Duality of hepatitis B e antigen in serum of persons infected with hepatitis B virus: evidence for the nonidentity of e antigen with immunoglobulins

Abstract

Hepatitis B e antigen (HBeAg) is detected in the serum of some persons infected with hepatitis B virus. Owing to a close correlation of HBeAg and hepatitis B virus in the serum, it has been used as a practical indicator of infectivity. Two entities of HBeAg activity physicochemically different from each other were demonstrated in the serum of persons infected with hepatitis B virus.

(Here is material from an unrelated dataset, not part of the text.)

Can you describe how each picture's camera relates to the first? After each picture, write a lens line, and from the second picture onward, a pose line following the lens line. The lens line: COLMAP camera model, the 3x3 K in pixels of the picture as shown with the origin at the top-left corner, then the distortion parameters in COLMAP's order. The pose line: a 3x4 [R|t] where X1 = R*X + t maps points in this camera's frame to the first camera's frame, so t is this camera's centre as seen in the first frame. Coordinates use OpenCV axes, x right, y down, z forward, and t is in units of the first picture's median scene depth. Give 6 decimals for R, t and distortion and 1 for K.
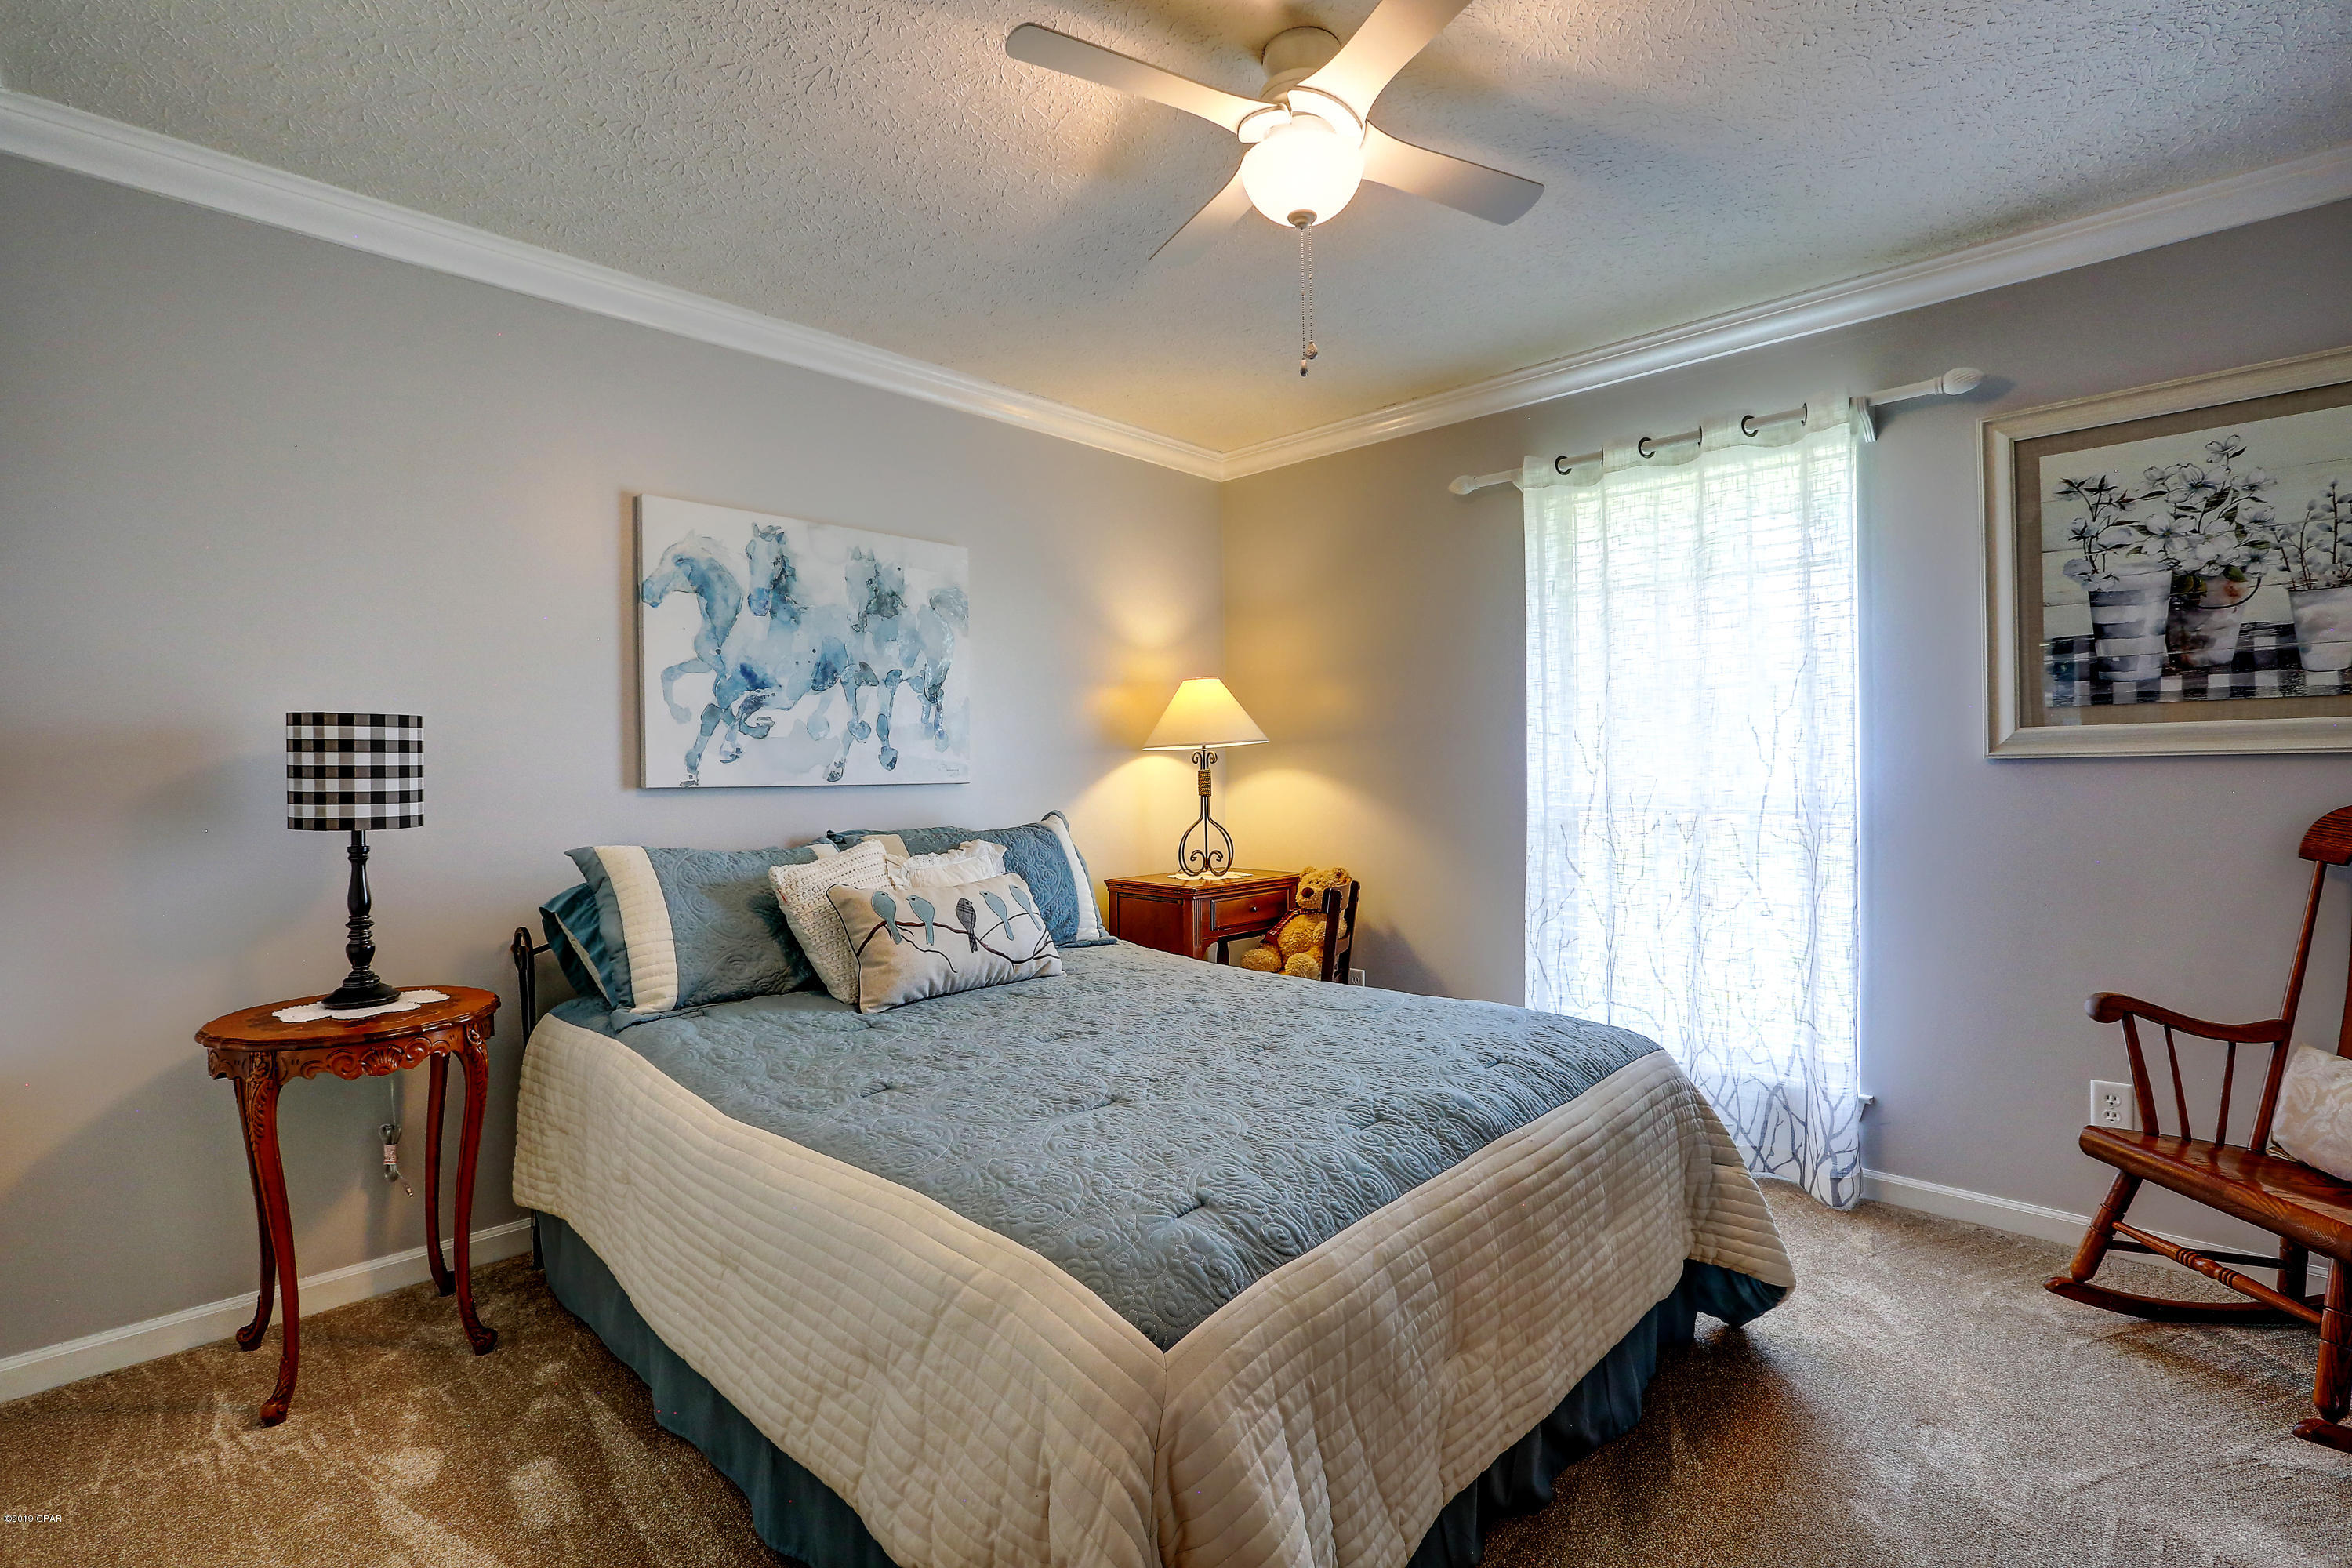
lens RADIAL K [[1083.4, 0, 1176.0], [0, 1083.4, 784.0], [0, 0, 1]] dist [-0.062972, 0.026395]
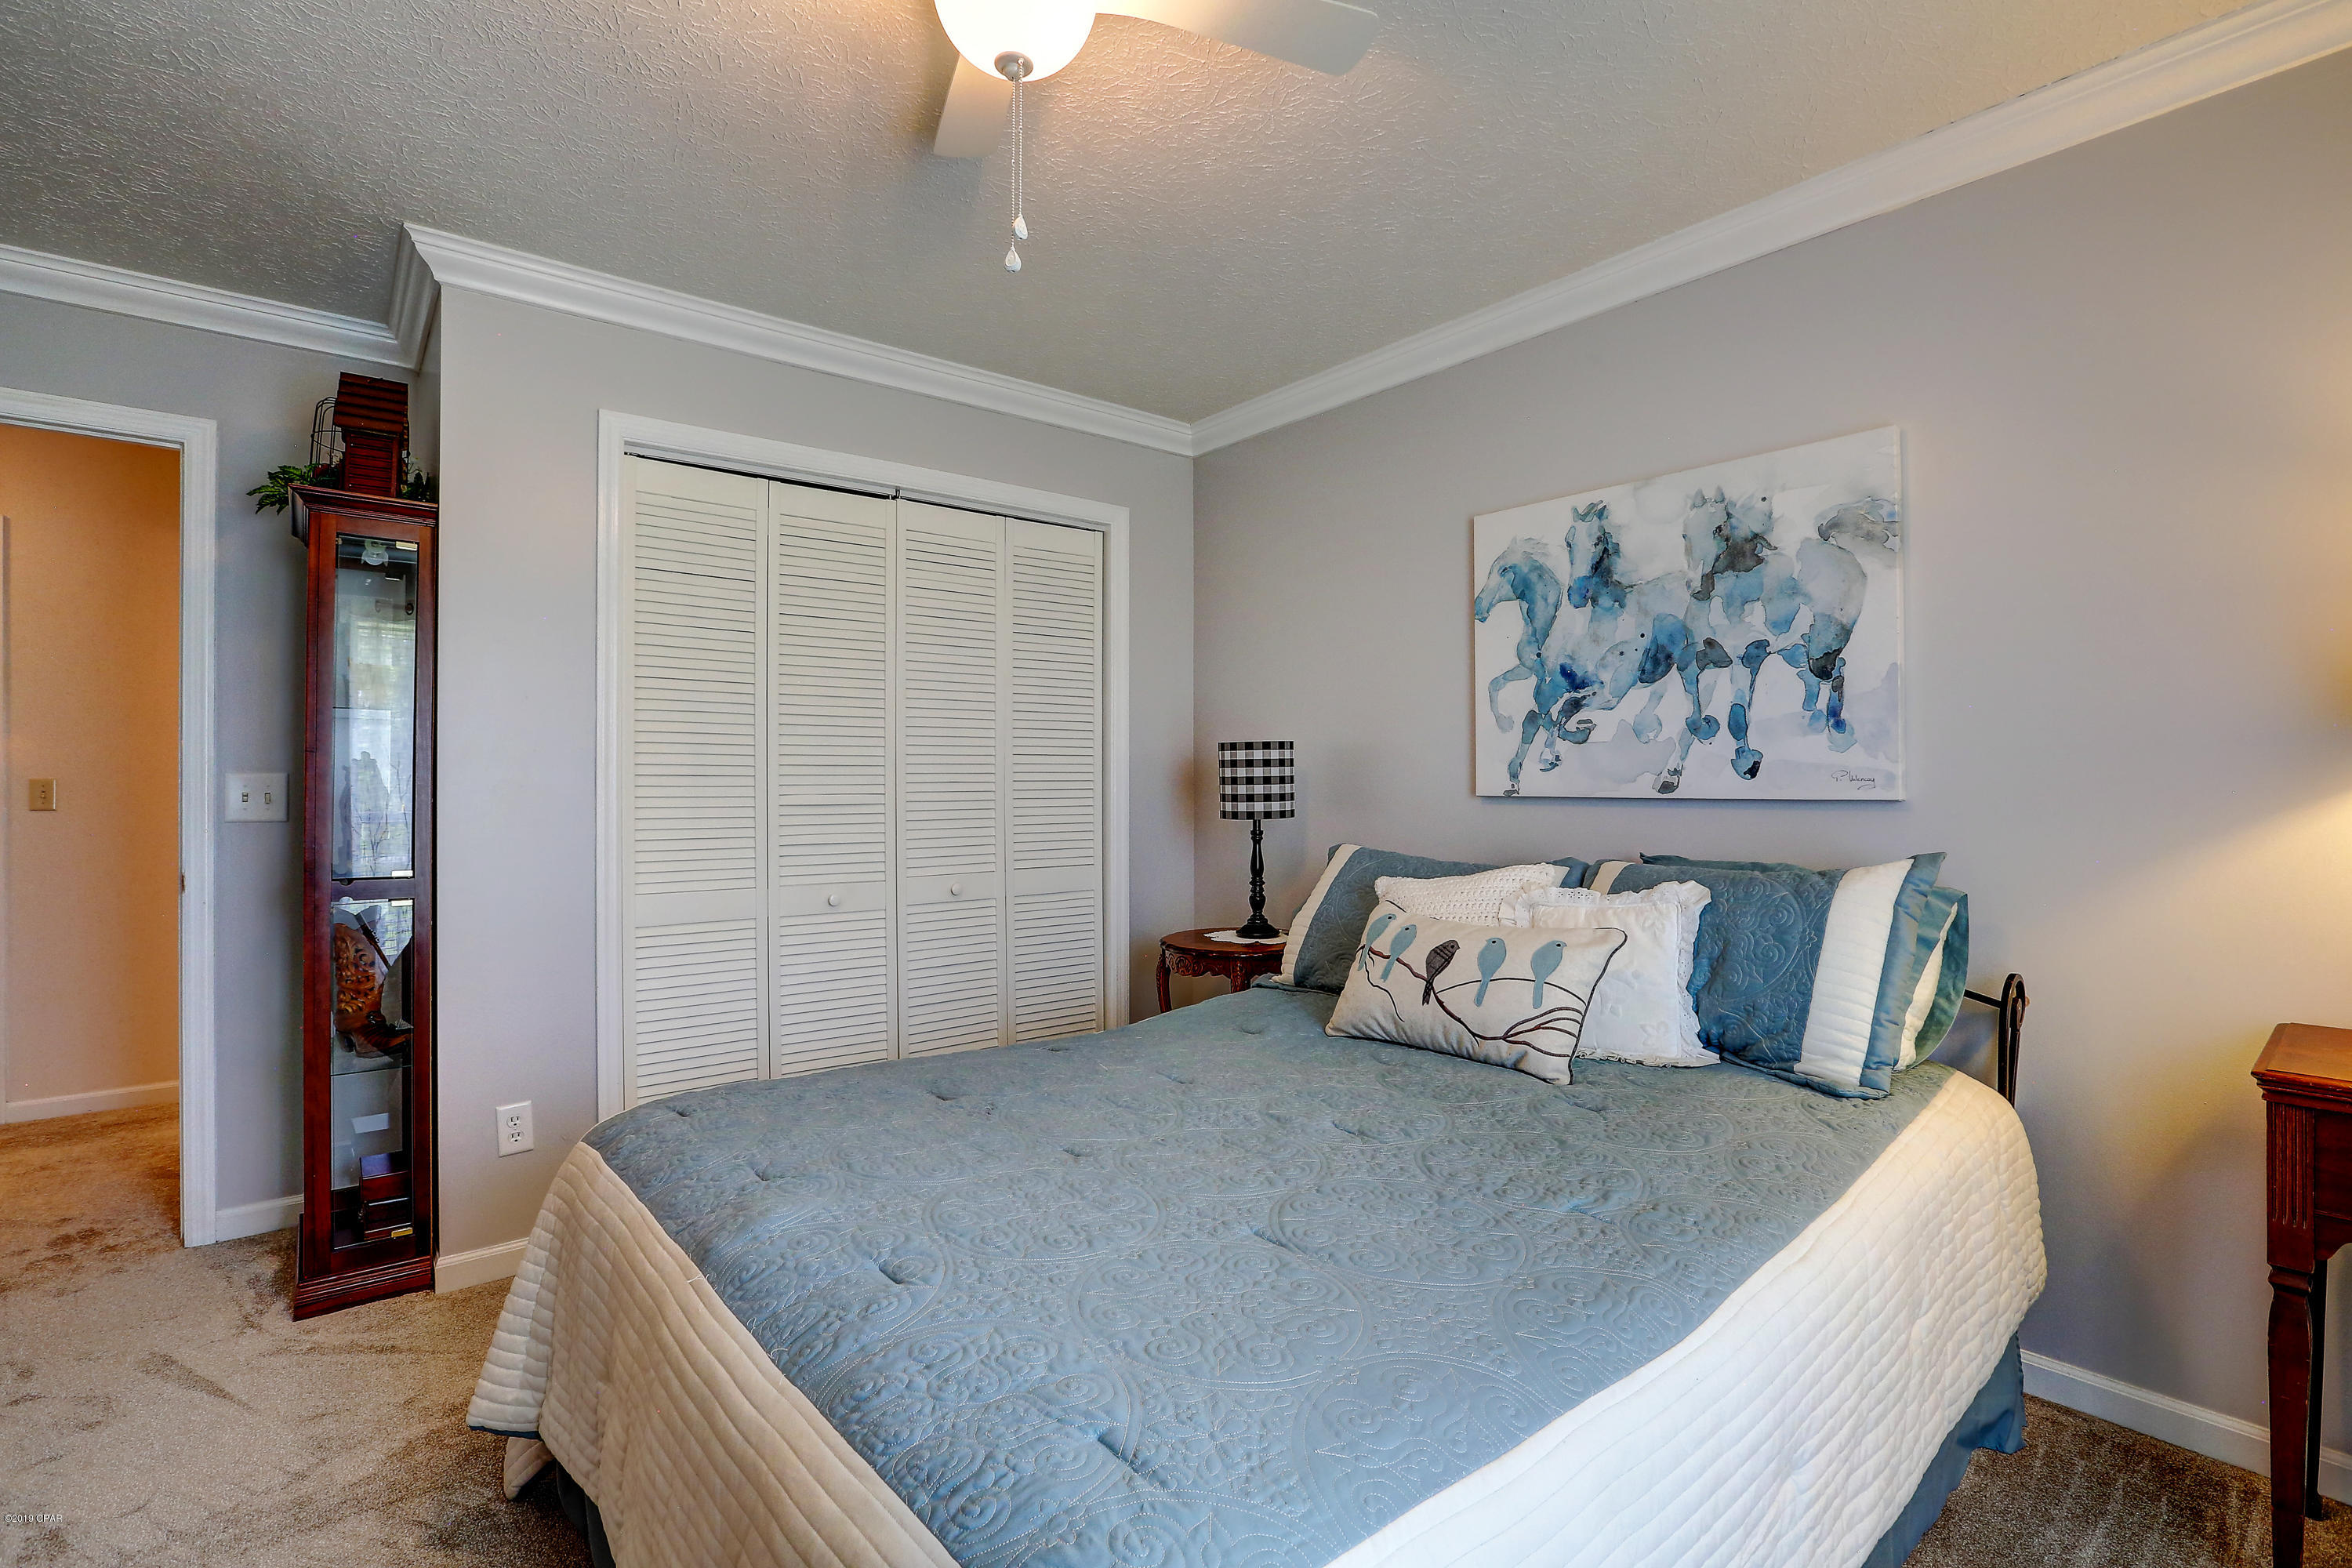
lens RADIAL K [[1083.4, 0, 1176.0], [0, 1083.4, 784.0], [0, 0, 1]] dist [-0.062972, 0.026395]
pose [[-0.121478, 0.010752, -0.992536, 0.554910], [-0.006450, 0.999912, 0.011621, -0.017194], [0.992573, 0.007813, -0.121398, 0.781223]]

One was associated with a molecule that precipitated in 1.33 M ammonium sulfate solution, was larger than IgG, and had an electrophoretic mobility in the beta- to gamma-globulin regions and an isoelectric point of approximately pH 5.7. In contrast, the other HBeAg activity was associated with a molecule that was soluble in 1.33 M ammonium sulfate solution, was smaller than IgG, and had an electrophoretic mobility in the alpha-globulin region and an isoelectric point at pH 4.8. In spite of their marked physicochemical differences, a line of antigenic identity was clearly observed for them when they were tested against antibody to HBeAg by a them when they were tested against antibody to HBeAg by a double immunodiffusion method. The HBeAg activity associated with the large molecule was completely removed by an affinity column of anti-IgG, whereas the activity of the small molecule was not. These results indicate that, in the serum, HBeAg exists as a molecule smaller than IgG and also in association with IgG.